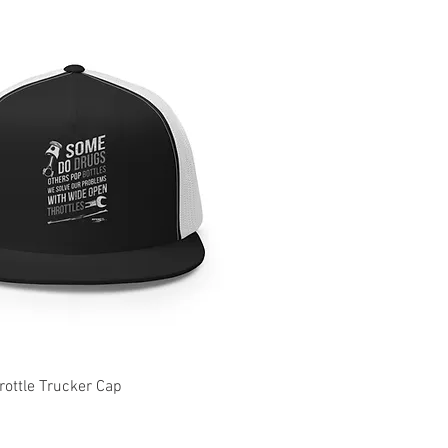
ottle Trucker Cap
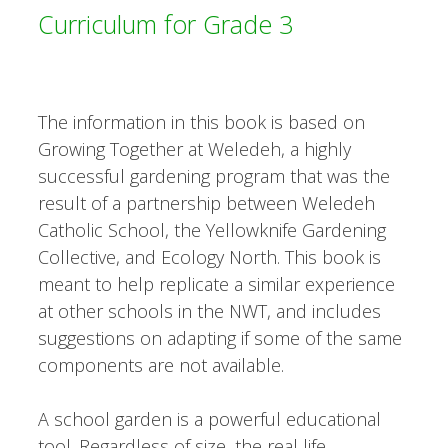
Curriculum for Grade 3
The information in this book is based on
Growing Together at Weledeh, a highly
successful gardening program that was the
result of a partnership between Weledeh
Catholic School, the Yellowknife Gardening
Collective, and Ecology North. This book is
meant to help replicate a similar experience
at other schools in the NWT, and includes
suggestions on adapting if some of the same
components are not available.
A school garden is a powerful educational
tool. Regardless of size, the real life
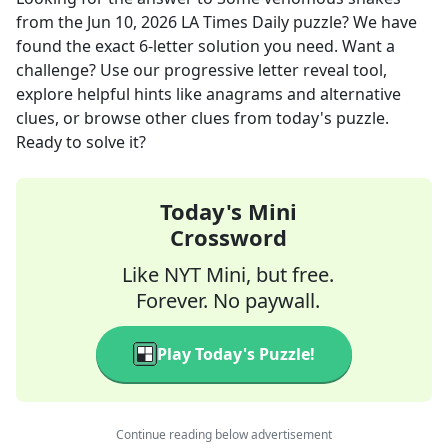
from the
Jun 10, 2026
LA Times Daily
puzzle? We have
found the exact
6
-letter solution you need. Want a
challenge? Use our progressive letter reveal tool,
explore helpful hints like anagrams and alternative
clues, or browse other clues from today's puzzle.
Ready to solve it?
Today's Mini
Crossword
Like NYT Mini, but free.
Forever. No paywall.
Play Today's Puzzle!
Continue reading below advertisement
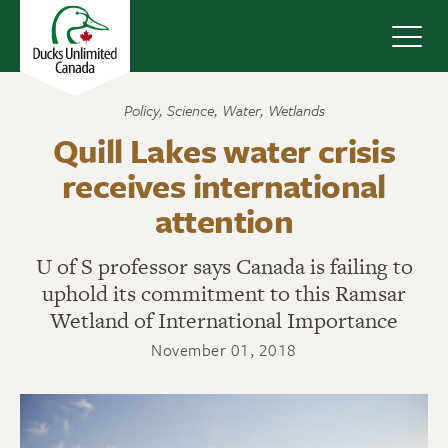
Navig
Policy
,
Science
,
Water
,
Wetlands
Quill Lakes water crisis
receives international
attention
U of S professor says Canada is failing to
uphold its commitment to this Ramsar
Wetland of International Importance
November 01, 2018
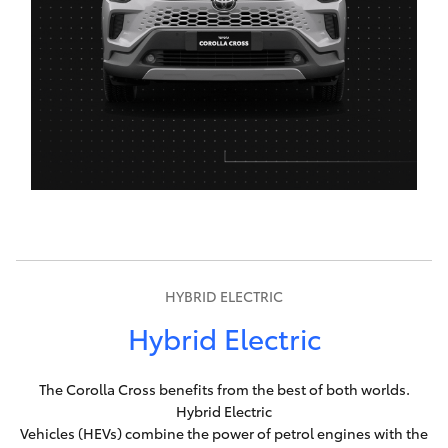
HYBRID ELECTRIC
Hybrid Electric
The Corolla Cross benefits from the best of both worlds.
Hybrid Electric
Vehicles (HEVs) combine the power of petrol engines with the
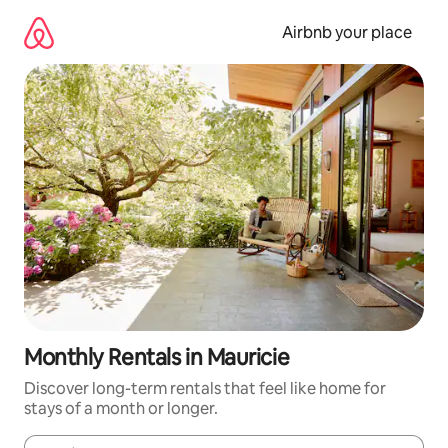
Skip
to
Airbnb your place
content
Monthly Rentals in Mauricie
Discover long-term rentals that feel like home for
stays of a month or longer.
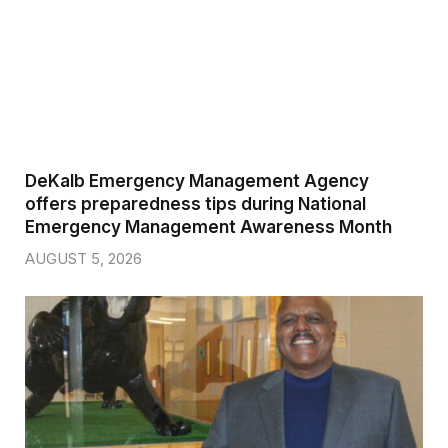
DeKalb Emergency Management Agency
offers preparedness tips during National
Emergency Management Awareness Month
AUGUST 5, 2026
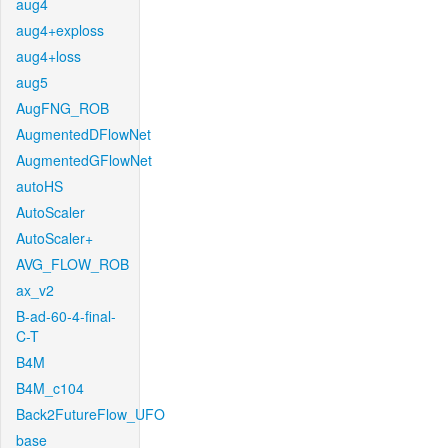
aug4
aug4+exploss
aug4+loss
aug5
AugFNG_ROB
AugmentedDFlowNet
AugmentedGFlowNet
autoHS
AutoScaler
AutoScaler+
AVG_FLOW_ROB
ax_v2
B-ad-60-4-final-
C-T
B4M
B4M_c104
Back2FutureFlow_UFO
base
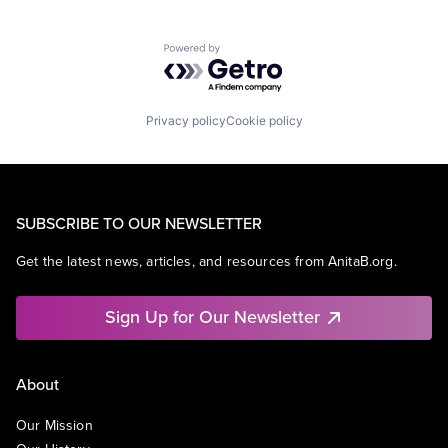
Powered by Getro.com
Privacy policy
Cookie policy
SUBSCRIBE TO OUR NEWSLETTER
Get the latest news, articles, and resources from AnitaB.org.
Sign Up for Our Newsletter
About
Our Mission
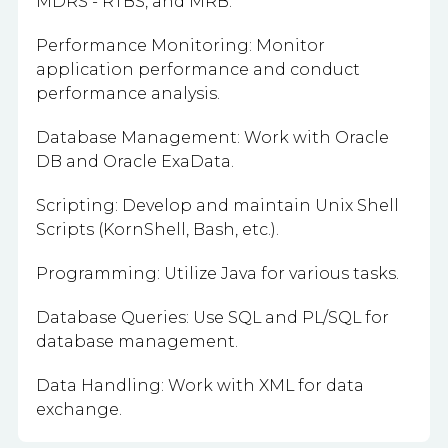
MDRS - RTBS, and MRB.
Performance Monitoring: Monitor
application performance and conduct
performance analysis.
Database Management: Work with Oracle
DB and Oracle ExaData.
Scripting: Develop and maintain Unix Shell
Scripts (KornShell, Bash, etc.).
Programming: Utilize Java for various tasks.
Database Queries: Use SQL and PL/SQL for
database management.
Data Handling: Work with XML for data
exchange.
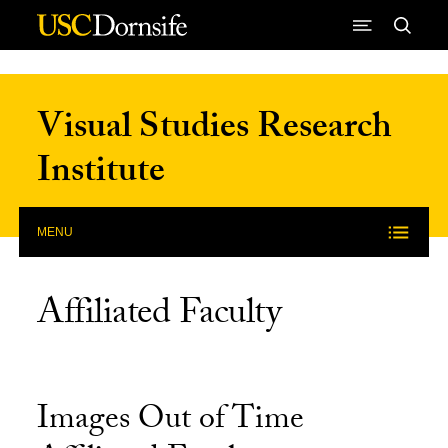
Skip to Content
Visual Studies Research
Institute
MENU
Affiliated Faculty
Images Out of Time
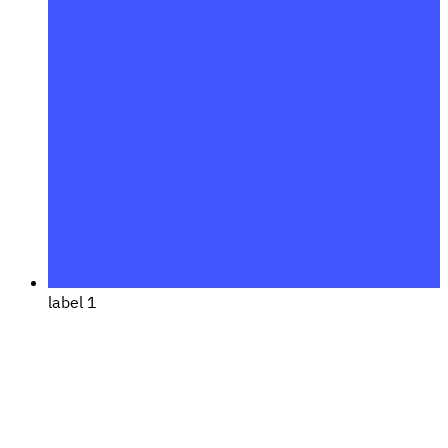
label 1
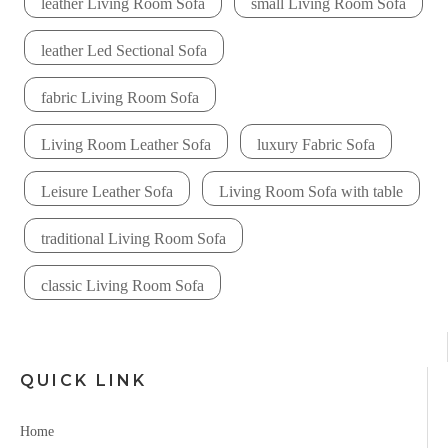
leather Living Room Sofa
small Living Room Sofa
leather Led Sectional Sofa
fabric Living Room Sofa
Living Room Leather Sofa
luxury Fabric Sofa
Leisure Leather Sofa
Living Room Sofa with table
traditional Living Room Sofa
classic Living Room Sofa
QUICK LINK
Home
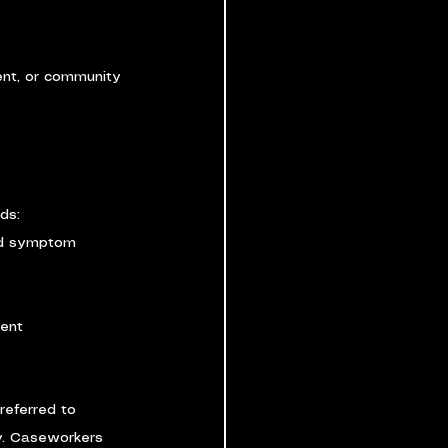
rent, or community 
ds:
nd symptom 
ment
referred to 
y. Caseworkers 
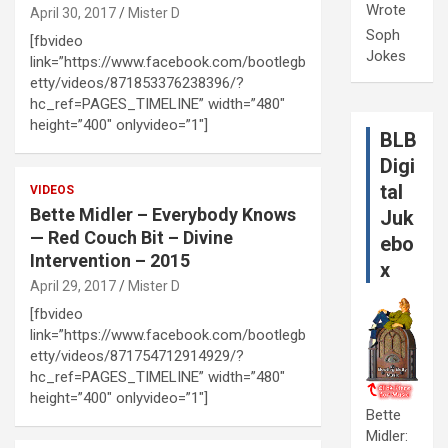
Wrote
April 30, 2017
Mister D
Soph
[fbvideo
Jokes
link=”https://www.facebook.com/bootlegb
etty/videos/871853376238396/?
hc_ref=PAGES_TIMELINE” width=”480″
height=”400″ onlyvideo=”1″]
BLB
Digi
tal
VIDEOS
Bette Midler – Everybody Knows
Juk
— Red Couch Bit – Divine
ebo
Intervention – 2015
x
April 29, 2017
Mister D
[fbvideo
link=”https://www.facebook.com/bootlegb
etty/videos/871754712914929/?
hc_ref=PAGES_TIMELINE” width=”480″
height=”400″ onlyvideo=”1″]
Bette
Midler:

::::::::

(Directions for this task):
Render the lines from the start of the records through the line containing "tool. Regardless of size, the real life" as a numbered list, including both ends, skipping blank lines and leaving out the pictures.

(Answer):
1. ottle Trucker Cap
2. Curriculum for Grade 3
3. The information in this book is based on
4. Growing Together at Weledeh, a highly
5. successful gardening program that was the
6. result of a partnership between Weledeh
7. Catholic School, the Yellowknife Gardening
8. Collective, and Ecology North. This book is
9. meant to help replicate a similar experience
10. at other schools in the NWT, and includes
11. suggestions on adapting if some of the same
12. components are not available.
13. A school garden is a powerful educational
14. tool. Regardless of size, the real life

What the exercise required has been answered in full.